Although the list of practices in need of wider adoption is a long one, improved management of cropland and of grazing lands stand out especially.

With respect to cropland, better crop genetics and conservation practices, both of which increase yield and reduce the amount of land required, are crucial. Certain high-yielding, genetically modified (GM) crops also contribute to reduced fuel because they require less frequent herbicide or insecticide applications, decreasing the need for machinery and the energy that fuels it. Crop management practices, particularly rotations with nitrogen-fixing legumes, enable soils to store carbon and soil organic matter and improve soil quality. Emerging precision agriculture technologies also offer great potential for helping farmers to both “farm smart” and “conserve smart.”

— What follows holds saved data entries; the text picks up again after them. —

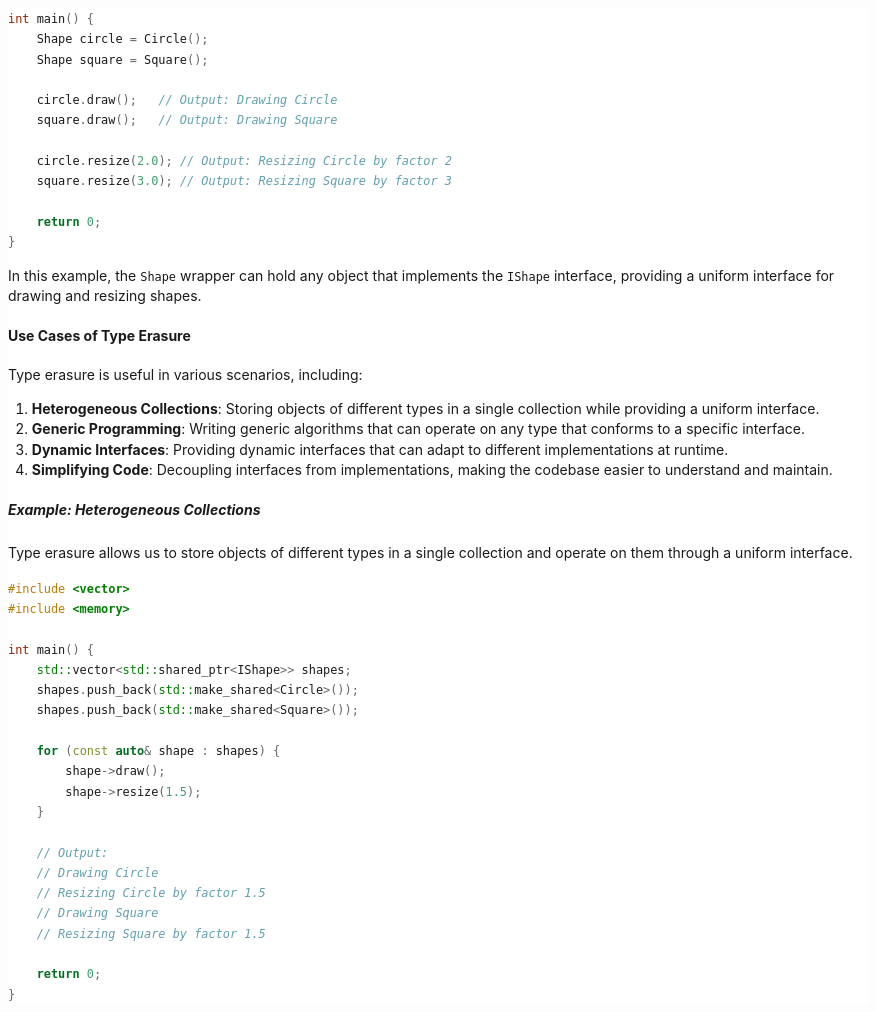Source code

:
 ```cpp
int main() {
    Shape circle = Circle();
    Shape square = Square();

    circle.draw();   // Output: Drawing Circle
    square.draw();   // Output: Drawing Square

    circle.resize(2.0); // Output: Resizing Circle by factor 2
    square.resize(3.0); // Output: Resizing Square by factor 3

    return 0;
}
```

In this example, the `Shape` wrapper can hold any object that implements the `IShape` interface, providing a uniform interface for drawing and resizing shapes.

#### Use Cases of Type Erasure

Type erasure is useful in various scenarios, including:

1. **Heterogeneous Collections**: Storing objects of different types in a single collection while providing a uniform interface.
2. **Generic Programming**: Writing generic algorithms that can operate on any type that conforms to a specific interface.
3. **Dynamic Interfaces**: Providing dynamic interfaces that can adapt to different implementations at runtime.
4. **Simplifying Code**: Decoupling interfaces from implementations, making the codebase easier to understand and maintain.

##### Example: Heterogeneous Collections

Type erasure allows us to store objects of different types in a single collection and operate on them through a uniform interface.

```cpp
#include <vector>
#include <memory>

int main() {
    std::vector<std::shared_ptr<IShape>> shapes;
    shapes.push_back(std::make_shared<Circle>());
    shapes.push_back(std::make_shared<Square>());

    for (const auto& shape : shapes) {
        shape->draw();
        shape->resize(1.5);
    }

    // Output:
    // Drawing Circle
    // Resizing Circle by factor 1.5
    // Drawing Square
    // Resizing Square by factor 1.5

    return 0;
}
```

At the same time, grazing lands must be managed so they are neither over- nor under-grazed: Both practices result in suboptimal storage of carbon in pastureland. Methane emissions from cattle and sheep can be cut significantly with techniques including better feeding, improved soil quality in pastures, dietary additives and improved breeding. Milk and meat production per animal can also be boosted — and emissions cut — with improved genetics and care practices.

All of these practices must be adapted to local needs and extended to farmers of all sizes, including smallholders, across the planet. Considerable evidence shows this is entirely practical, and is illustrated in our “2015 Global Agricultural Productivity (GAP) Report.”

Taken in combination, these kinds of practices and technologies will mitigate agriculture’s contribution to climate change and shrink the environmental footprint of food production. And they will give us the food, feed, fiber and fuel we need for a growing world.

Zeigler is executive director of the Global Harvest Initiative.